Я поздоровался с ней, присел рядом, показал свое удостоверение.
– Из газеты. Должен записать кое-что про вас.
– А что про нас записывать? Мы не какие-нибудь артисты-гитаристы. Со сцены не поем, – ответила бойко и даже кокетливо плечиком повела: ее серые глазки приветливо щурились, обветренные губы кривились в улыбке. Но когда я раскрыл блокнот и стал записывать, она заерзала на скамье и тревожно поглядела на мужа.
Иван Парфенович сидел недвижно, как Будда, сложив руки на животе, и меланхолично глядел на корову.

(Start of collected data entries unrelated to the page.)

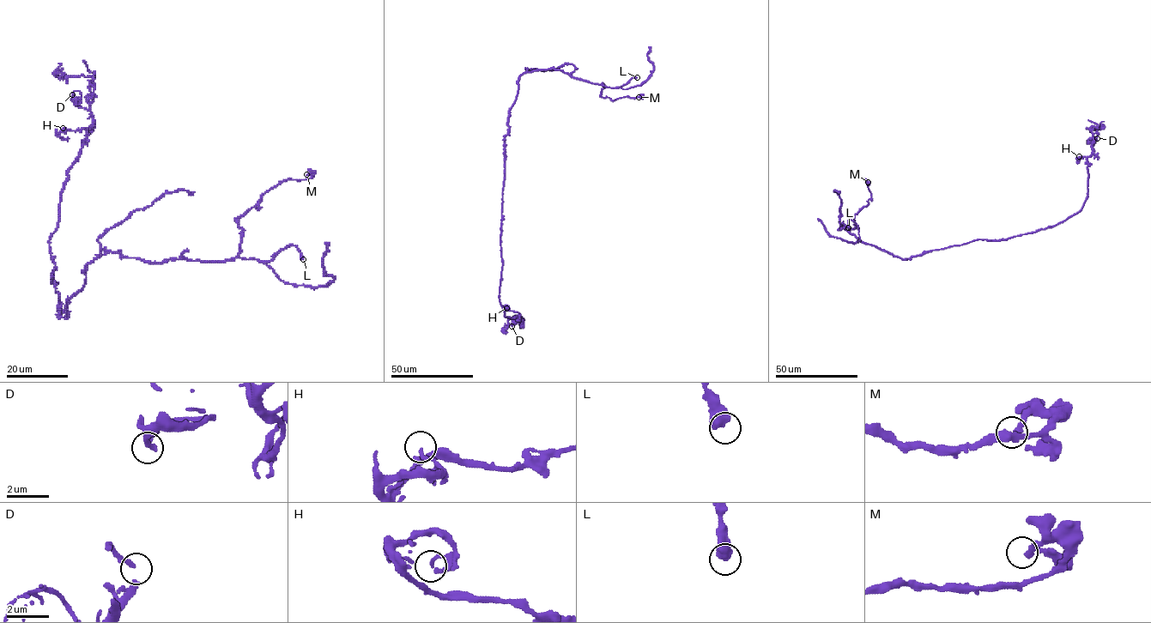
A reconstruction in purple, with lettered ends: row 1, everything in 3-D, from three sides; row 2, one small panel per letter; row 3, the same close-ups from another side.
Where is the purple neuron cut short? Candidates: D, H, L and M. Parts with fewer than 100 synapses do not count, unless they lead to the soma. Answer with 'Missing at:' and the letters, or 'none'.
Missing at: none

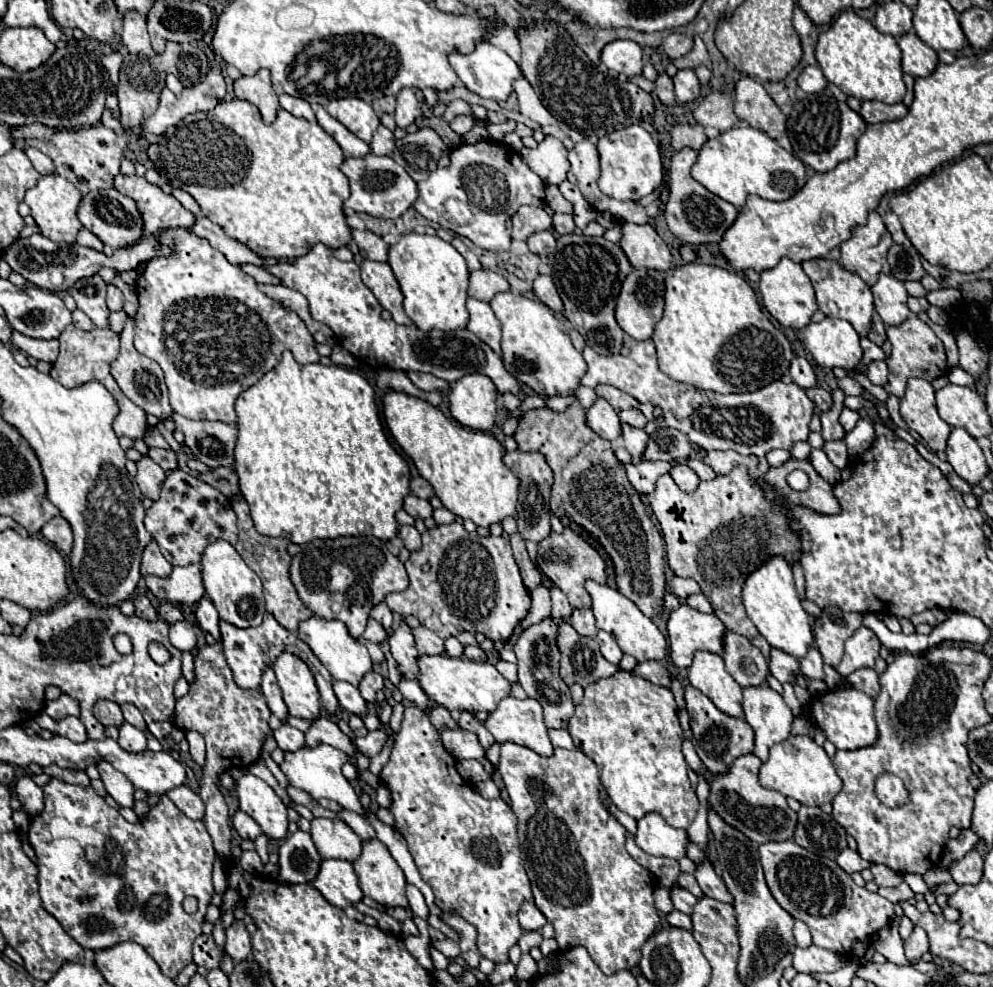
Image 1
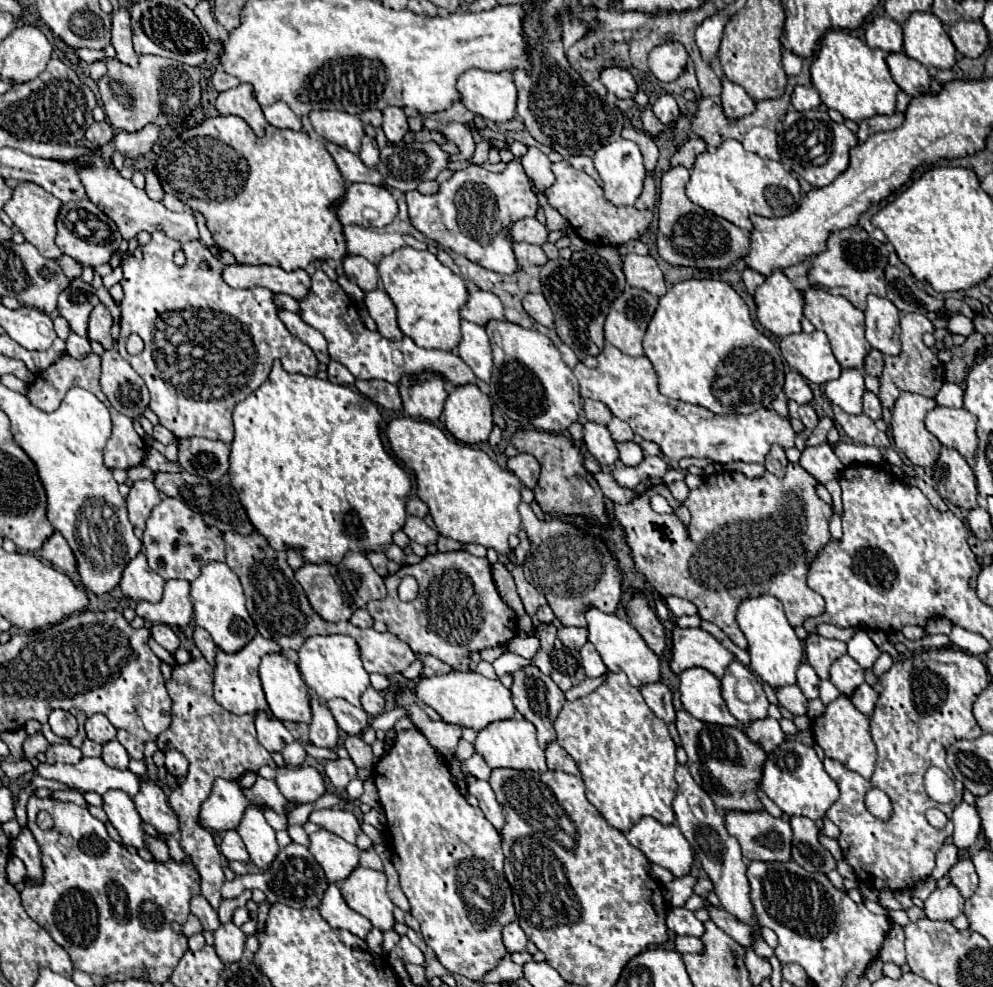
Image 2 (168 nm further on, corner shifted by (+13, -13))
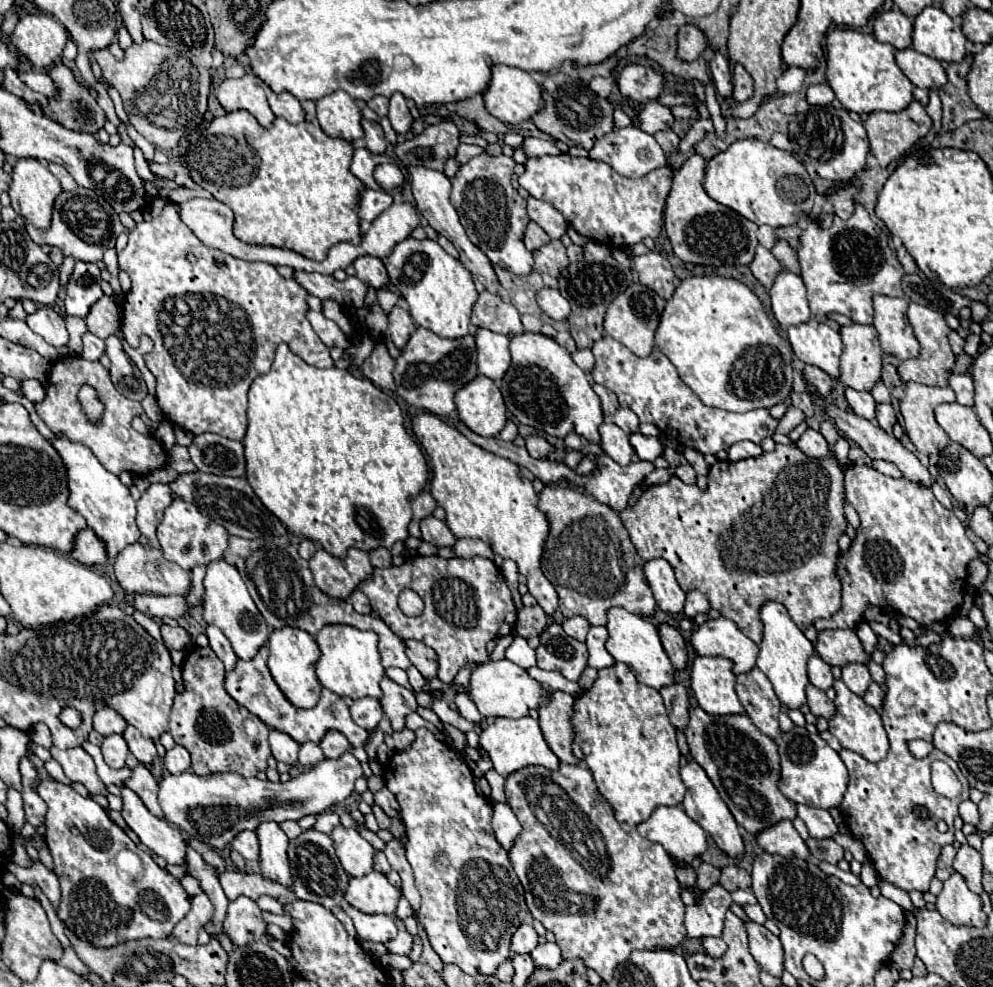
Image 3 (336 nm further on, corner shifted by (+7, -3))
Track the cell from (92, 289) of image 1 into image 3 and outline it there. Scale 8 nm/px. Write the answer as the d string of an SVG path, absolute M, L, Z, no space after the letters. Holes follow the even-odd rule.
M75 262L75 270L65 288L67 314L85 318L91 304L103 296L99 282L101 282L101 270L97 268L97 264Z

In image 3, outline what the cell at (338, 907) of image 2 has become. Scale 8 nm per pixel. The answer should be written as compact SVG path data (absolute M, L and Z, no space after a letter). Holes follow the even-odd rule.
M345 906L345 912L349 914L362 939L384 944L397 936L397 927L392 917L384 914L368 915L355 910L353 906Z

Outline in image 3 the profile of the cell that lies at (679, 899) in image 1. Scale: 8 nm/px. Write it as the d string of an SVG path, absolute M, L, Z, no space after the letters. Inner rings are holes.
M713 886L707 892L707 902L703 902L703 910L695 910L695 904L685 912L687 938L705 938L705 936L721 936L725 912L731 906L731 896L723 886Z

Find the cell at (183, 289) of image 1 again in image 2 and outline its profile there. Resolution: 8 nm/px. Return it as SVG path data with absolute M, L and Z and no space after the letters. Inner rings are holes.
M153 232L151 234L151 240L143 246L143 258L141 260L135 260L131 254L127 258L127 262L123 264L123 280L121 280L121 286L123 286L123 292L125 292L125 298L121 300L121 336L117 340L119 344L119 354L131 364L131 368L145 380L149 392L151 392L151 404L149 408L157 414L159 422L171 430L177 438L181 436L203 436L203 438L211 438L211 440L221 440L221 442L231 442L233 440L233 422L231 422L231 412L235 408L235 404L239 404L241 400L245 400L253 390L257 390L269 376L271 372L271 364L273 360L281 360L283 368L287 372L297 372L297 374L303 374L303 376L315 376L317 374L317 358L313 354L313 350L303 344L301 340L297 340L287 328L285 324L281 324L281 320L277 320L277 306L273 302L273 292L269 292L267 288L251 288L251 290L235 290L231 286L227 286L223 280L221 280L221 260L217 260L215 256L211 256L211 252L207 250L207 246L203 246L199 240L193 240L193 242L177 242L169 236L165 236L163 232ZM177 250L183 250L185 252L185 266L177 266L173 262L173 256ZM201 262L207 262L207 268L201 268ZM129 334L139 334L145 342L145 350L137 356L131 356L127 350L125 350L125 342L129 338ZM233 350L233 352L231 352ZM231 390L231 392L229 392Z

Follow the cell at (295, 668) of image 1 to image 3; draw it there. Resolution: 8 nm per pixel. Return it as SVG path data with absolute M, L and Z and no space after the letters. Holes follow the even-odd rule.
M283 626L281 630L273 630L269 636L269 670L273 674L273 680L277 682L277 686L283 690L283 694L299 708L311 708L317 704L319 694L321 694L321 682L315 674L315 664L321 656L319 652L319 644L317 640L301 630L301 628L291 628L291 626Z

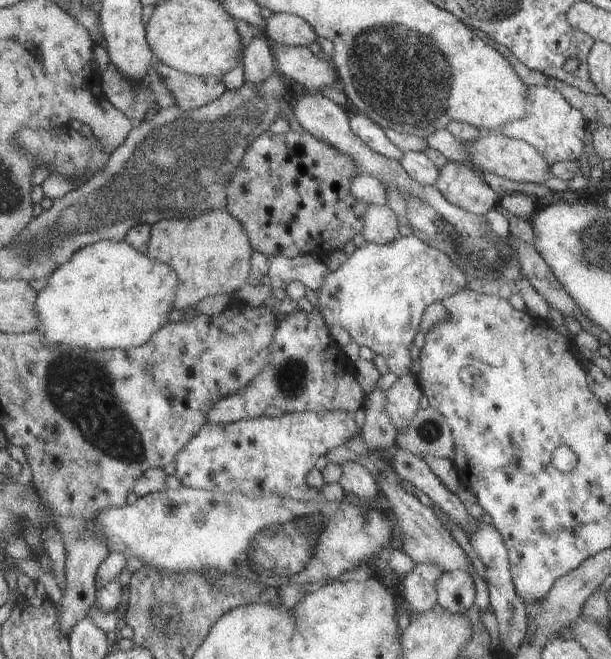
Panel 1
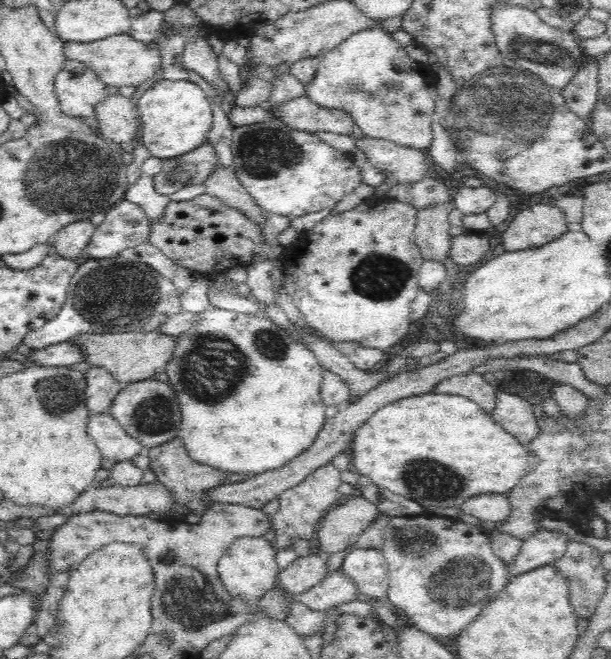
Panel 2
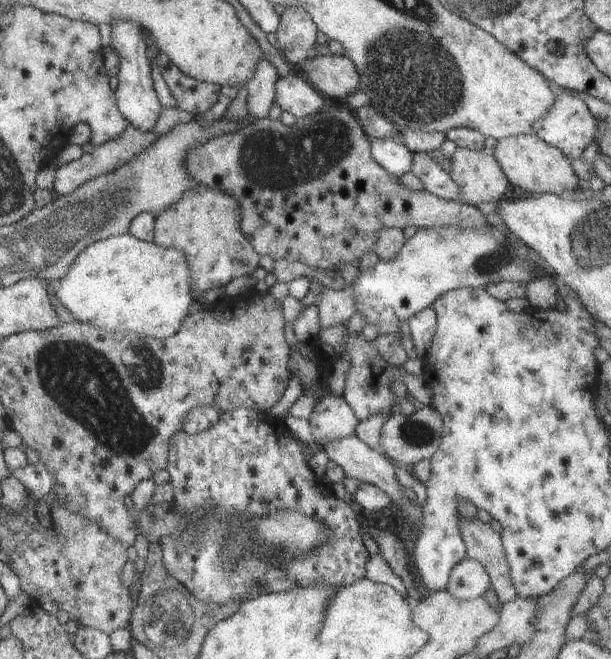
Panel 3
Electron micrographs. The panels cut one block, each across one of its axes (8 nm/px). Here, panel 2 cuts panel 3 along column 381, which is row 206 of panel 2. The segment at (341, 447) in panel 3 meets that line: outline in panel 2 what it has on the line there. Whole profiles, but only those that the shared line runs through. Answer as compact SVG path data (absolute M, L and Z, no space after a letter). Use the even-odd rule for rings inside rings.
M480 183L474 187L462 185L452 193L452 208L460 210L464 215L486 213L490 206L494 205L496 198L498 198L498 192L484 184Z

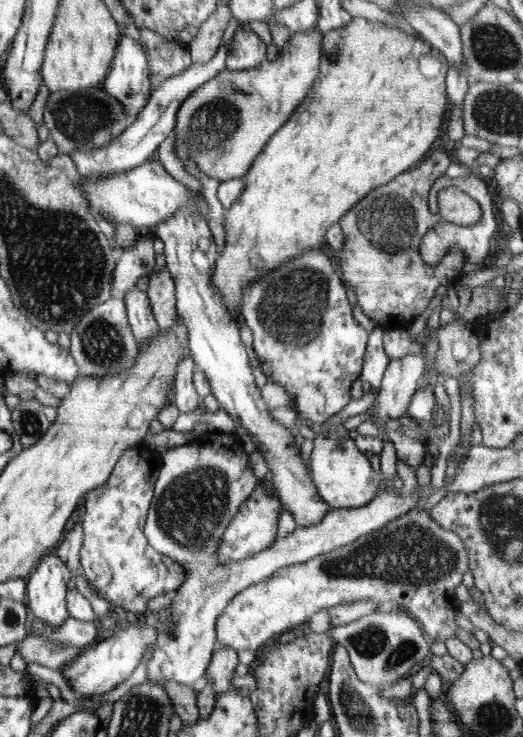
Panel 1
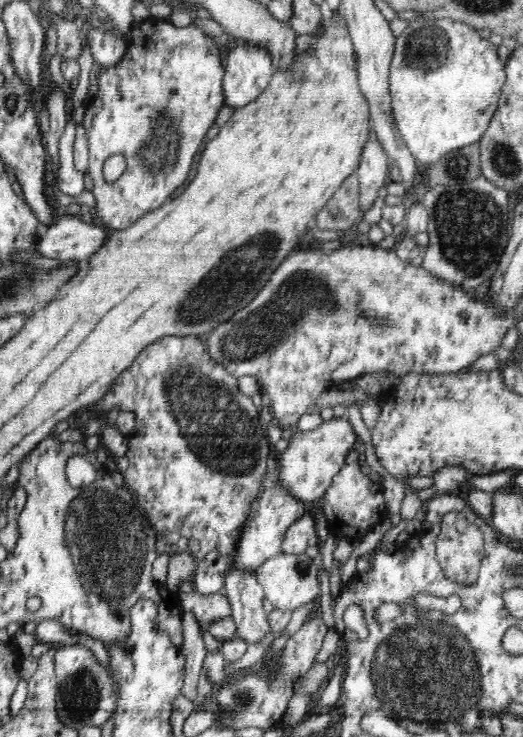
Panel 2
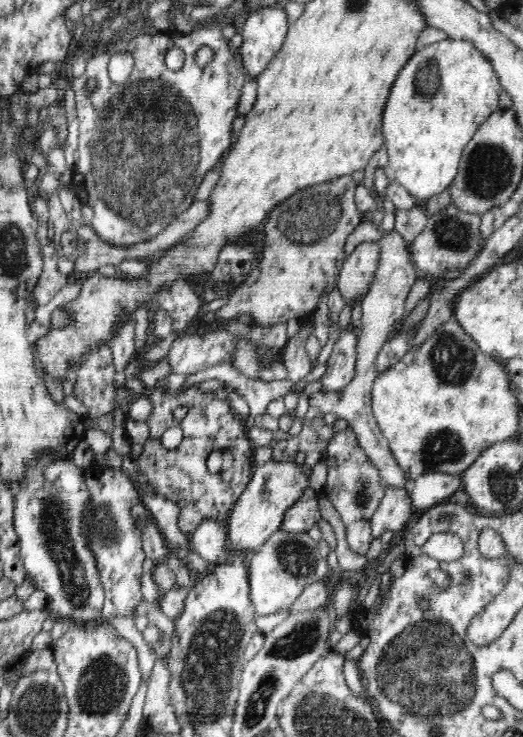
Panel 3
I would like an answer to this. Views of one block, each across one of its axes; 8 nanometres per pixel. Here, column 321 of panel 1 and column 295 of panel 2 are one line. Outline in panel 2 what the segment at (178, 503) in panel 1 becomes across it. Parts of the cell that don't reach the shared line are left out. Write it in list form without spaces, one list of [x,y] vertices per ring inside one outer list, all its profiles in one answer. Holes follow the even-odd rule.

– Вот не ждали, что про нас в газету напишут. Какие ж такие геройские дела мы натворили? – Она все еще надеялась перевести на шутку и улыбалась, хотя улыбка была жалкой.
– На вас поступила жалоба, – отвечаю. – Надеюсь, судья вам растолковала, в чем ваша вина.
– Жалобу передали в товарищеский суд. Она же эта самая… сектанка! Приходите на суд. Не меня будут судить, а ее.
– За что же ее судить?
– Как за что? Она же на дому молится. И днем, и ночью. В переднем углу поклоны бьет. Я сама видела. А то с подружками ходит покойников отпевать. Попа-то нет. Вот она за попов и наяривает. А дома, по вечерам, Евангелие читают. Это у них вроде репетиции.
– Ну при чем тут Евангелие? – говорю. – Вы шантажируете человека, угрожаете… Травите!
– А вот на товарищеском суде и разберутся, кто кого травит.
– Нет, извините… Такие вещи выносятся на суд всеобщий. Я вынужден написать о ваших проделках в газету.
– А как же насчет религиозного дурману? Что же, не наказывать ее? Или вы ее под защиту берете?
– Татьяна, перестань! – сказал Иван Парфенович и тяжело поглядел на жену.
Она покрылась бордовыми пятнами, затравленно переводила взгляд с меня на мужа и все еще пыталась оправдаться:
– Значит, нельзя трогать церковников и сектанок? А ежели люди добра им хотят, на поруки взять желают? Избавить от дурману? И такое возьмите в соображение: нас четверо живут в одной половине. Сын у нас женился. Две семьи в одной половине. Она же одна занимает целую половину. А ведь старый должен уступать молодым…
– Замолчи! – рявкнул хозяин.
Она вздрогнула и ужалась вся, даже голову втянула в плечи, сгорбилась и затихла.
– Андреич, ты меня знаешь – я слов на ветер никогда не бросал. Не будет этого суда, и травли никакой больше не будет. Так и передай матери. А ежели сунутся опять с энтими письмами – башку оторву у обеих до суда. Мне один выход: что так позор, что эдак.
Он встал со скамьи и, тяжело грохая о ступеньки, ушел в сени. Татьяна, закрыв лицо ладонями, заплакала навзрыд…
Я сунул блокнот в карман и молча удалился.